2.4.2.2        Besonderheit des Änderungsantrags

  • Dem will der Änderungsantrag durch den neuen Satz 2 abhelfen.

          Änderungsantrag zu Art. 2 Nr. 11 d), S. 8 f.

  • Die Initiative ist zu begrüßen, allerdings ist die Ausführung nicht praxisgerecht, weil die zusätzliche Kammermitgliedschaft nur dann ausscheiden soll, wenn die Geschäftsführungsbefugnis auf den eigenen Beruf beschränkt ist. Sowohl BRAK wie auch Prof. Uwer haben in ihren Stellungnahmen darauf hingewiesen, dass das kaum praktikabel ist und möglicherweise nicht zur Zielerreichung beiträgt. Eine gut handhabbare Regelung würde vorsehen, dass die Mitgliedschaft in der Rechtsanwaltskammer unterbleiben kann, wenn jemand bereits Mitglied einer Steuerberater-, Wirtschaftsprüfer- oder Patentanwaltskammer ist.

2.4.2.3        Vorschlag

  • Ich schlage daher vor, den Formulierungsvorschlag der BRAK oder von Prof.

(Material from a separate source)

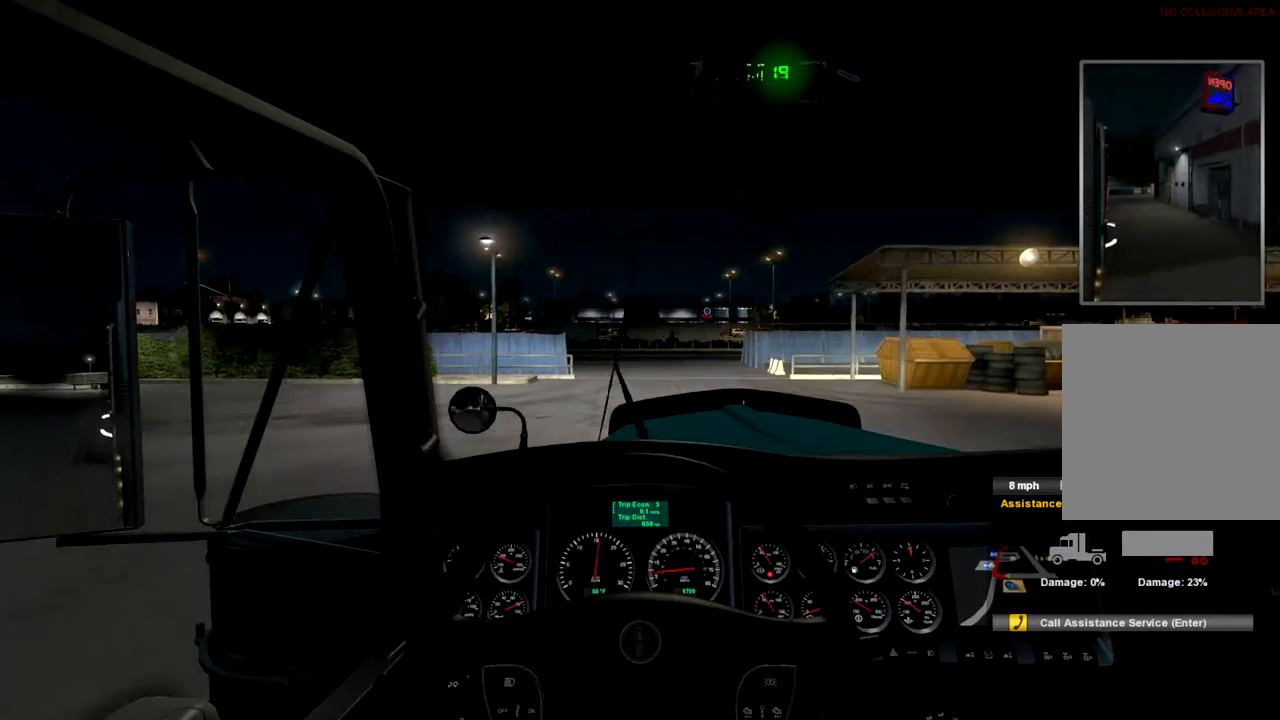
{"dt_ms": 500, "buttons": ["R2"], "left_stick": "center", "right_stick": "center", "events": []}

Uwer zu übernehmen, weil damit das Problem tatsächlich gelöst wird.

 

2.5        Sonstige Änderungsvorschläge

  • Die übrigen Angelegenheiten zur BRAO, die nicht vor- oder nachstehend behandelt werden, insbesondere die Vorschläge zur Vereinfachung des Verfahrens bei den Rechtsanwaltskammern, sind sämtlichst sinnvoll.

 

3        Anmerkungen zu Sonderthemen

  • Der RegE behandelt in der BRAO zwei Themenbereiche noch nicht sachgerecht bzw. geht nicht weit genug. Er löst zum Beispiel bei den Mandatsgesellschaften einige Probleme, aber lässt andere bereits bekannte Probleme unberücksichtigt. Der Änderungsantrag geht einen Schritt in die richtige Richtung. Beide, RegE und Änderungsantrag, behandeln aber nicht das Problem der interprofessionellen oder „gemischten“ Mandatsgesellschaften. Das lässt der Neuregelung nur einen sehr eingeschränkten Anwendungsbereich und führt möglicherweise sogar zu einer Verschlechterung.
  • Bei den Auslandsgesellschaften wird § 207a BRAO durch das Bestreben, möglichst viele Sonderkonstellationen zu erfassen, immer schlechter handhabbar. Gerade für Kanzleien mit Sitz im Vereinigten Königreich oder in den USA, die seit Jahrzehnten unangefochten und erfolgreich in Deutschland praktizieren, sind Zulassungsprobleme entstanden, welche die Situation dieser Kanzleien im Vergleich zum Rechtszustand vor dem Inkrafttreten der BRAO-Reform (1.8.2022) verschlechtern, obwohl die BRAO-Reform das gerade nicht wollte und überdies Deutschland sich gesetzlich verpflichtet hat, ausländische Berufsausübungsgesellschaften aus diesen Ländern inländischen Berufsausübungsgesellschaften gleichzustellen.

 

3.1        Überprüfung von Sammelanderkonten, § 73a BRAO-E

  • Vorab soll jedoch kurz der Änderungsantrag der Mehrheitsfraktionen kommentiert werden, mit dem ein neuer § 73a BRAO-E geschaffen werden soll.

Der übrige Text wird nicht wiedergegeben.